There is a very simple way to nullify the effects of the Earth's gravity on electrons, without using any external power source. Simply put the electrons inside a long, thin, vertical metal tube which you have fixed in position. While inside the tube the electrons will not be accelerated at the usual rate

g = - 9.8 m/s2

(minus sign for downwards!), but will float about at near constant velocity (until, of course, they bump into something or fly out of the tube). It helps if you evacuate the tube, since otherwise the electrons will just collide with a molecule in the air very quickly and not float about at all.

Well I could stop here, having added the references

"Gravitation-Induced Electric Field near a Metal", L. I. Schiff and M. V. Barnhill, Phys. Rev. 151 p. 1067 (1966)
(work supported in part by the USAF)

and

"Experimental Comparison of the Gravitational Force on Freely Falling Electrons and Metallic Electrons", F. C. Witteborn and W. M. Fairbank, Phys. Rev. Lett. 19 p. 1049 (1967)
(work supported by NASA)

but you'd be asking "What's this bullshit about"? So, let me explain.
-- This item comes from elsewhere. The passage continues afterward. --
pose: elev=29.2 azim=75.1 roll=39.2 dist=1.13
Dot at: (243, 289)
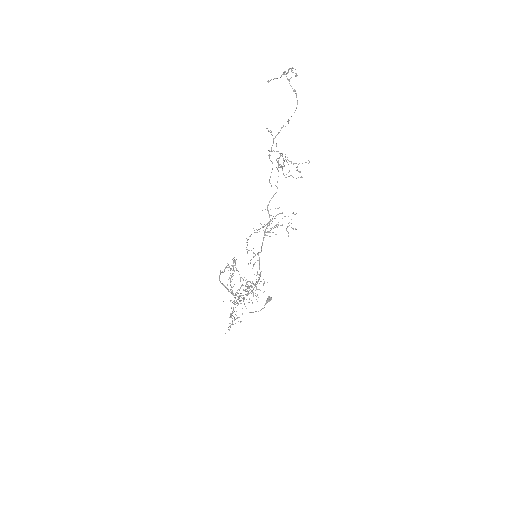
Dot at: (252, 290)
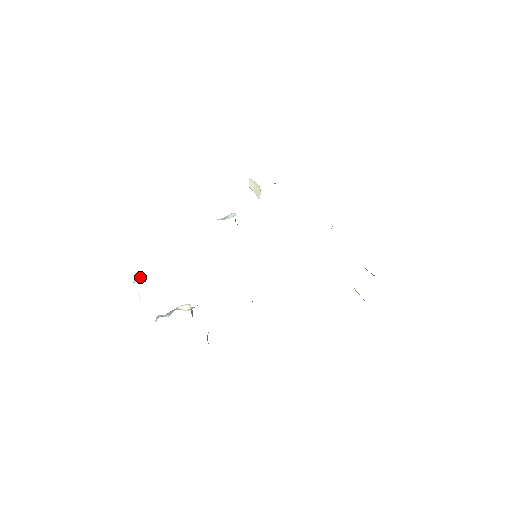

In fact, gravity is still exerting a force on the electrons fg = g me. However, inside the bulk of the tube and (thanks to Poisson's equation) in the space enclosed, there is a (nearly) uniform electric field of magnitude |E| = |g me/e| directed downwards. Remembering that the charge on the electron e is negative, the electric force is fe = - g me, thus the total force, and acceleration, vanish to a very good approximation. This was experimentally tested in the second reference. Conversely, a positron in the vicinity of the tube will suffer an acceleration of 2g downwards -- falling twice as fast as usual.

Now you may be saying "Fine, but you just pulled that electric field out of a hat! We learnt in freshman electrostatics that the field inside a conductor vanishes -- method of images and all that -- and here you are telling us that a bit of metal sitting at rest automatically generates a non-zero field?" And this would be a good question.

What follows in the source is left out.